BigQuery doesn't require a completely flat denormalization. You can use nested and repeated fields to maintain relationships.

  • Nesting data (STRUCT)

    • Nesting data lets you represent foreign entities inline.
    • Querying nested data uses "dot" syntax to reference leaf fields, which is similar to the syntax using a join.
    • Nested data is represented as a STRUCT type in standard SQL.
  • Repeated data (ARRAY)

    • Creating a field of type RECORD with the mode set to REPEATED lets you preserve a one-to-many relationship inline (so long as the relationship isn't high cardinality).
    • With repeated data, shuffling is not necessary.
    • Repeated data is represented as an ARRAY. You can use an ARRAY function in standard SQL when you query the repeated data.
  • Nested and repeated data (ARRAY of STRUCTs)

    • Nesting and repetition complement each other.
    • For example, in a table of transaction records, you could include an array of line item STRUCTs.

For a detailed example of how to denormalize data, see Denormalization.

Use external data sources appropriately

Best practice: If query performance is a top priority, do not use an external data source.

Querying tables in BigQuery managed storage is typically much faster than querying external tables in Cloud Storage, Drive, or Cloud Bigtable.
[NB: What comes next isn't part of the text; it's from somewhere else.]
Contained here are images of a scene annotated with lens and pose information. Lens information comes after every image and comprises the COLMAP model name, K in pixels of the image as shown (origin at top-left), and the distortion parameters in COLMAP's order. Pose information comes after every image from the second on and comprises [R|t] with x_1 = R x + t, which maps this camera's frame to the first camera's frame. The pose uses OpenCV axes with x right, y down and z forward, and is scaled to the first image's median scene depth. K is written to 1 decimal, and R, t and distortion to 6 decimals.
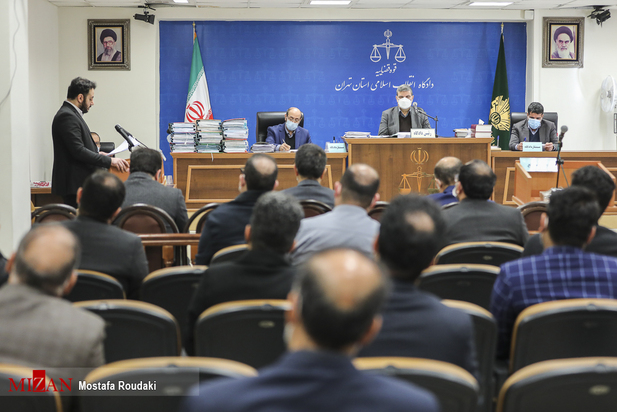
lens RADIAL K [[1237.2, 0, 308.5], [0, 1237.2, 206.0], [0, 0, 1]] dist [0.011828, 0.419782]
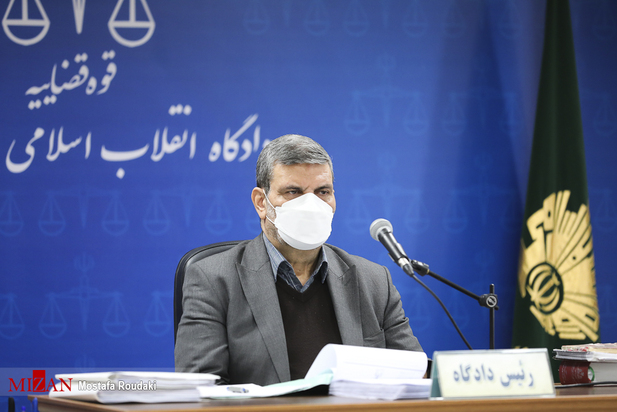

Use an external data source for these use cases:

  • Performing extract, transform, and load (ETL) operations when loading data
  • Frequently changing data
  • Periodic loads such as recurring ingestion of data from Cloud Bigtable

Avoid excessive wildcard tables

Best practice: When querying wildcard tables, use the most granular prefix possible.

Use wildcards to query multiple tables by using concise SQL statements. Wildcard tables are a union of tables that match the wildcard expression. Wildcard tables are useful if your dataset contains:

  • Multiple, similarly named tables with compatible schemas
  • Sharded tables

When you query a wildcard table, specify a wildcard (*) after the common table prefix. For example, FROM bigquery-public-data.noaa_gsod.gsod194* queries all tables from the 1940s.

More granular prefixes perform better than shorter prefixes. For example, FROM bigquery-public-data.noaa_gsod.gsod194* performs better than FROM bigquery-public-data.noaa_gsod.* because fewer tables match the wildcard.